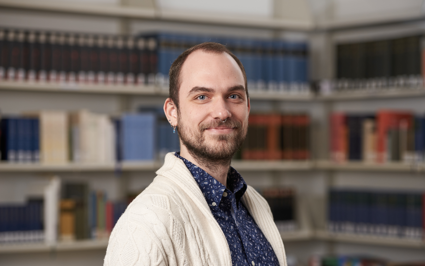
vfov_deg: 11.4
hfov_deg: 18.1
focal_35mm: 115
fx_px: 1332
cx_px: 214
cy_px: 134
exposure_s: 1/125
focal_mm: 112
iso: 320
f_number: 3.2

Task requirements: All the lines above must be written out exactly, without a single picture.

Answer to this exercise:
vfov_deg: 11.4
hfov_deg: 18.1
focal_35mm: 115
fx_px: 1332
cx_px: 214
cy_px: 134
exposure_s: 1/125
focal_mm: 112
iso: 320
f_number: 3.2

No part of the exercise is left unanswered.